According to guidelines provided by the National Archives and Records Administration (NARA), which administers the CUI program, when deciding to decontrol information, agencies should take into consideration any applicable laws, Federal regulations, or Government-wide policies.

When it comes to the process of decontrol, agencies are obliged to inform recipients of the information’s decontrol, unless the information has already been publicly disseminated or is three or more years old at the time of its decontrol.

Even after the decontrol of CUI, an agency is still required to safeguard it until it has informed all known authorized holders, or until the CUI Registry marks the information as decontrolled. If unauthorized holders are informed of the decontrol, they are required to either destroy the information or return it to an authorized holder.

Controlled Unclassified Information (CUI) is a category of information that requires safeguarding or dissemination controls pursuant to and consistent with laws, regulations, and government-wide policies, excluding information classified under Executive Order 13526 or the Atomic Energy Act, as amended.

CUI is not classified information, but it is sensitive in nature and requires protection. This can include a wide range of types of information such as personally identifiable information (PII), proprietary business information, law enforcement data, certain types of scientific research, and more.

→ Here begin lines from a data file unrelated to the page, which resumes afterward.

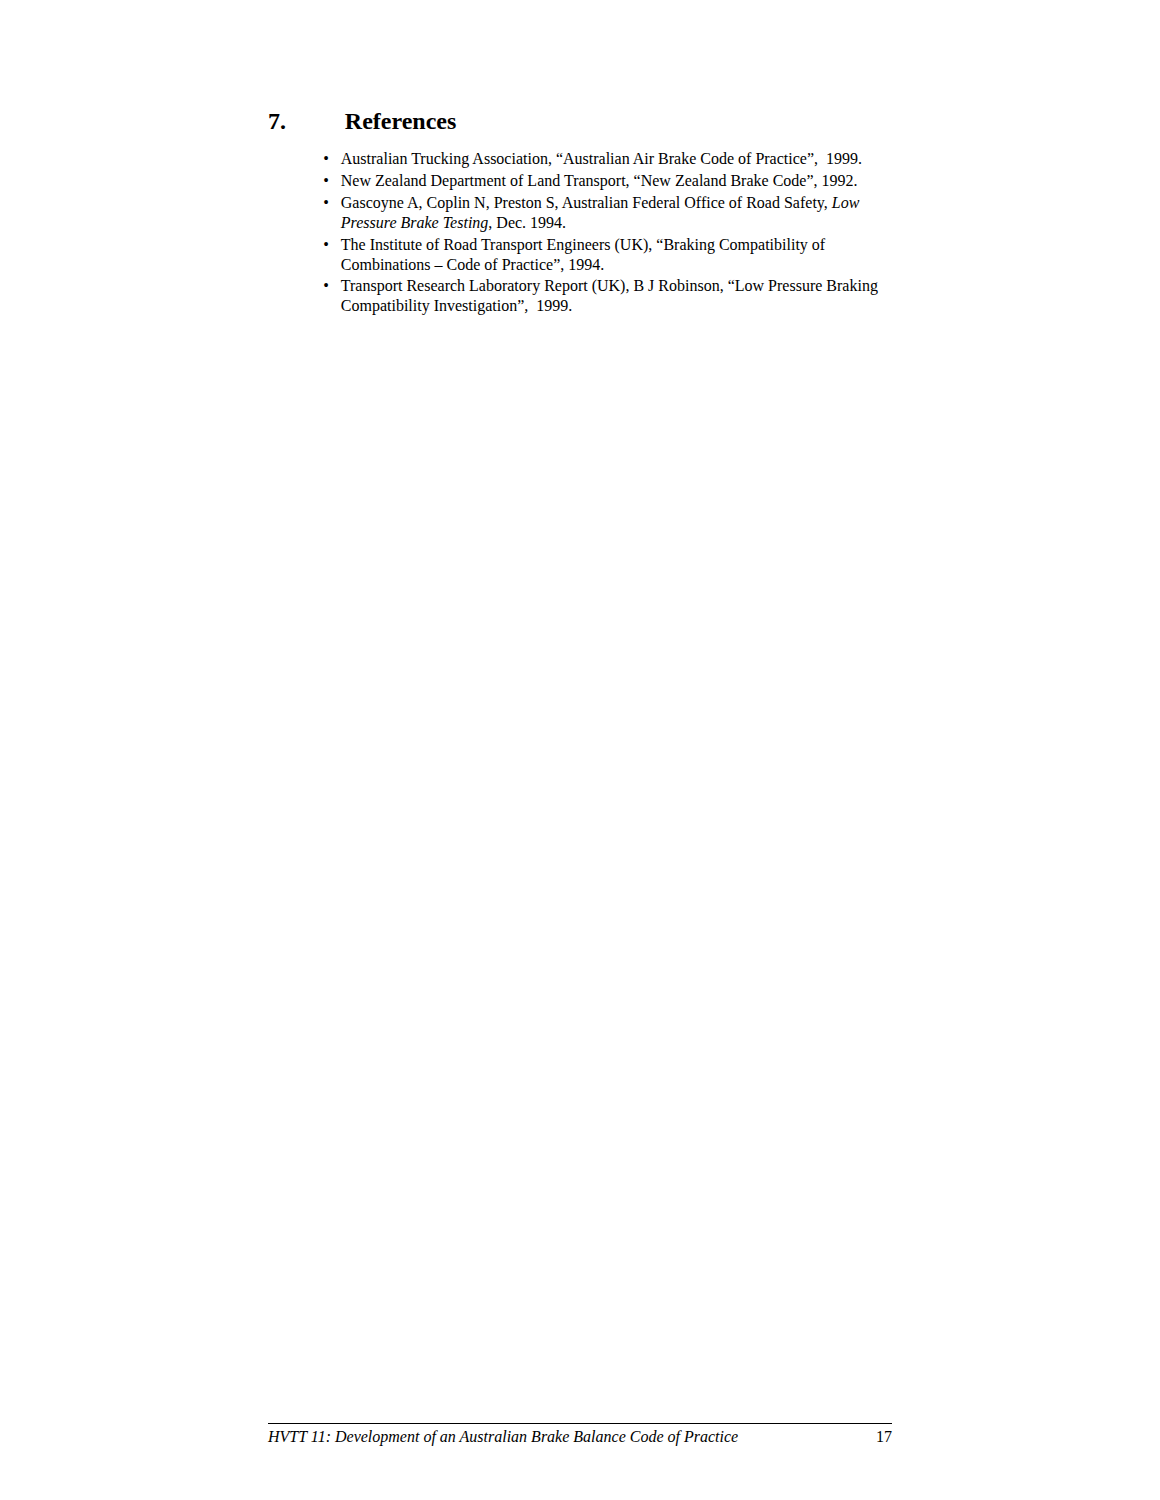7. References
Australian Trucking Association, “Australian Air Brake Code of Practice”, 1999.
New Zealand Department of Land Transport, “New Zealand Brake Code”, 1992.
Gascoyne A, Coplin N, Preston S, Australian Federal Office of Road Safety, Low Pressure Brake Testing, Dec. 1994.
The Institute of Road Transport Engineers (UK), “Braking Compatibility of Combinations – Code of Practice”, 1994.
Transport Research Laboratory Report (UK), B J Robinson, “Low Pressure Braking Compatibility Investigation”, 1999.
HVTT 11: Development of an Australian Brake Balance Code of Practice 17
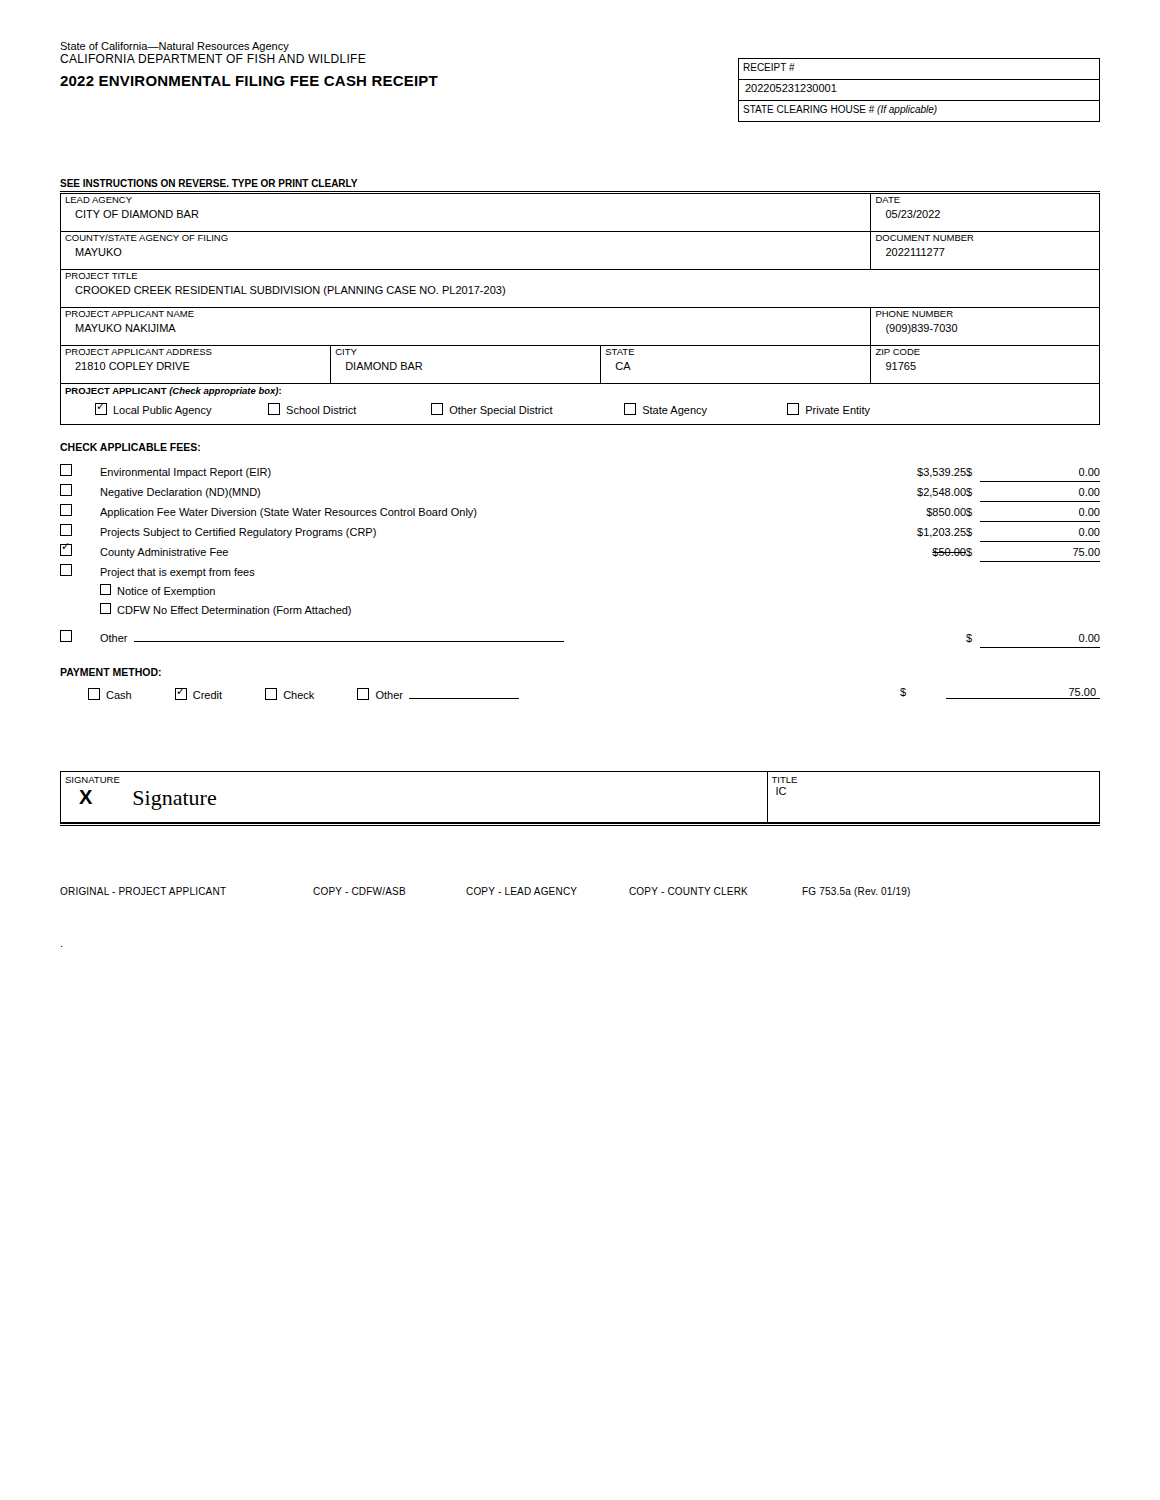State of California—Natural Resources Agency
CALIFORNIA DEPARTMENT OF FISH AND WILDLIFE
2022 ENVIRONMENTAL FILING FEE CASH RECEIPT
RECEIPT #
202205231230001
STATE CLEARING HOUSE # (If applicable)
SEE INSTRUCTIONS ON REVERSE. TYPE OR PRINT CLEARLY
| LEAD AGENCY CITY OF DIAMOND BAR | DATE 05/23/2022 |
| COUNTY/STATE AGENCY OF FILING MAYUKO | DOCUMENT NUMBER 2022111277 |
| PROJECT TITLE CROOKED CREEK RESIDENTIAL SUBDIVISION (PLANNING CASE NO. PL2017-203) |
| PROJECT APPLICANT NAME MAYUKO NAKIJIMA | PHONE NUMBER (909)839-7030 |
| PROJECT APPLICANT ADDRESS 21810 COPLEY DRIVE | CITY DIAMOND BAR | STATE CA | ZIP CODE 91765 |
PROJECT APPLICANT (Check appropriate box):
Local Public Agency School District Other Special District State Agency Private Entity
CHECK APPLICABLE FEES:
| | Environmental Impact Report (EIR) | $3,539.25 | $ | 0.00 |
| | Negative Declaration (ND)(MND) | $2,548.00 | $ | 0.00 |
| | Application Fee Water Diversion (State Water Resources Control Board Only) | $850.00 | $ | 0.00 |
| | Projects Subject to Certified Regulatory Programs (CRP) | $1,203.25 | $ | 0.00 |
| ✓ | County Administrative Fee | $50.00 | $ | 75.00 |
| | Project that is exempt from fees | | | |
| | Notice of Exemption | | | |
| | CDFW No Effect Determination (Form Attached) | | | |
| | Other | | $ | 0.00 |
PAYMENT METHOD:
Cash Credit Check Other $75.00
| SIGNATURE X Signature | TITLE IC |
ORIGINAL - PROJECT APPLICANT COPY - CDFW/ASB COPY - LEAD AGENCY COPY - COUNTY CLERK FG 753.5a (Rev. 01/19)
.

The CUI program standardizes the way the executive branch handles this kind of sensitive but unclassified information. Before the establishment of the CUI program, agencies used various ad hoc markings and handled sensitive information in different ways, leading to confusion and inefficiencies. The CUI program was established to provide clarity and consistency.

The CUI program is managed by the National Archives and Records Administration (NARA), which maintains a CUI Registry of all the different categories and subcategories of information that can be designated as CUI. The CUI Registry provides guidance about the types of information that qualify as CUI and the appropriate handling procedures for each category.